=== Section Start ===
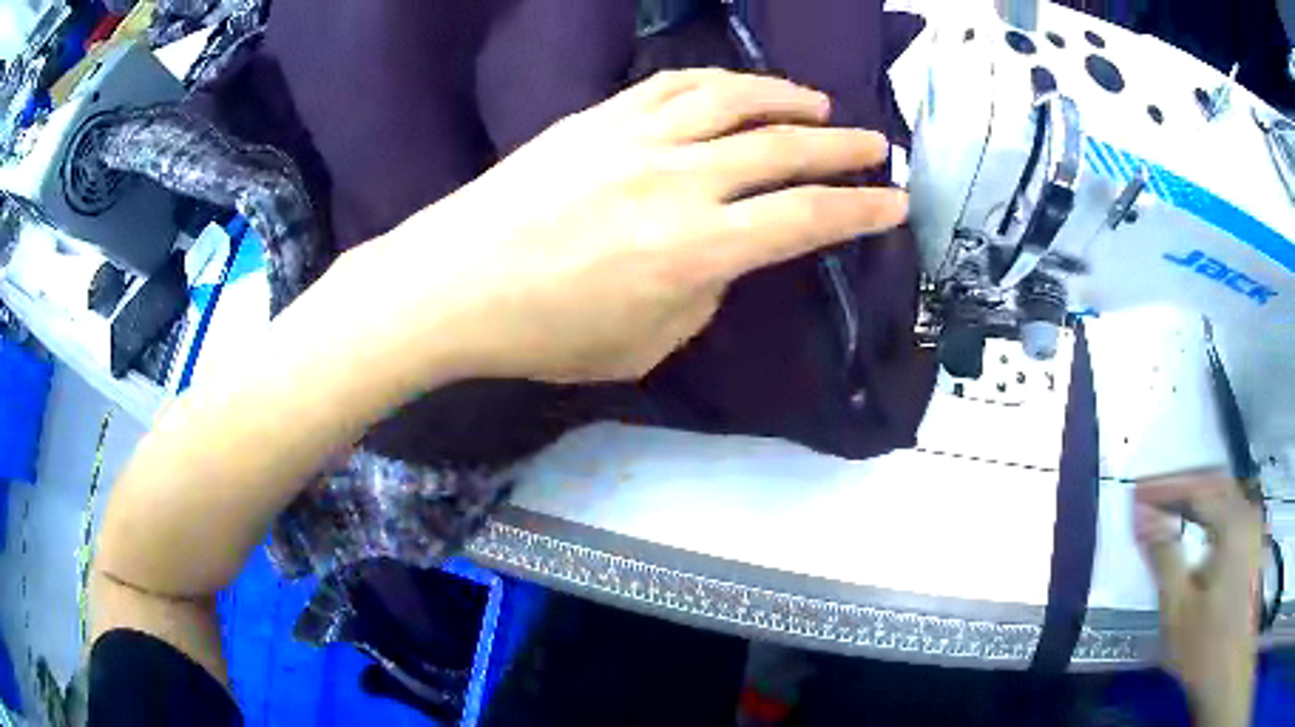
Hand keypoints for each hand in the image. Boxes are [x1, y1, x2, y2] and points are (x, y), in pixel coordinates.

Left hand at [354, 69, 906, 384]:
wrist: (453, 283)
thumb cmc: (543, 334)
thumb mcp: (643, 346)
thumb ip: (700, 296)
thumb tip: (721, 258)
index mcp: (698, 251)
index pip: (806, 220)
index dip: (860, 210)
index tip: (894, 202)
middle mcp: (680, 181)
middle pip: (784, 148)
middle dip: (842, 148)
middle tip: (877, 145)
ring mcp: (636, 138)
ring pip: (734, 100)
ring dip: (787, 98)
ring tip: (818, 104)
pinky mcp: (599, 118)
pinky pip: (673, 85)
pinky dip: (719, 81)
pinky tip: (738, 88)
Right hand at [1135, 471, 1262, 726]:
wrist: (1229, 666)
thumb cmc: (1205, 643)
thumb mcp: (1179, 607)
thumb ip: (1164, 556)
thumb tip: (1141, 517)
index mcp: (1232, 521)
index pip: (1196, 489)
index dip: (1164, 488)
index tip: (1135, 493)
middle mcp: (1247, 513)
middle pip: (1214, 484)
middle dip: (1182, 486)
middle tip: (1152, 495)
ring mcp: (1253, 528)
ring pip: (1224, 497)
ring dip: (1197, 499)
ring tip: (1171, 510)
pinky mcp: (1252, 546)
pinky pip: (1231, 514)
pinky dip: (1211, 514)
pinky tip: (1198, 531)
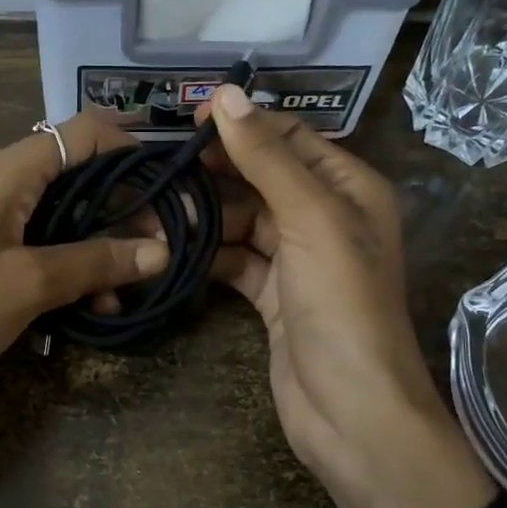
=== Section End ===
→ **What needs to be done**:
Everything from the line with "ring mcp: (1253, 528)" through the last line of the listing should be retyped exactly, with both end lines kept and the pictures left out.

→ **Response box**:
ring mcp: (1253, 528)
ring pip: (1224, 497)
ring dip: (1197, 499)
ring tip: (1171, 510)
pinky mcp: (1252, 546)
pinky pip: (1231, 514)
pinky dip: (1211, 514)
pinky tip: (1198, 531)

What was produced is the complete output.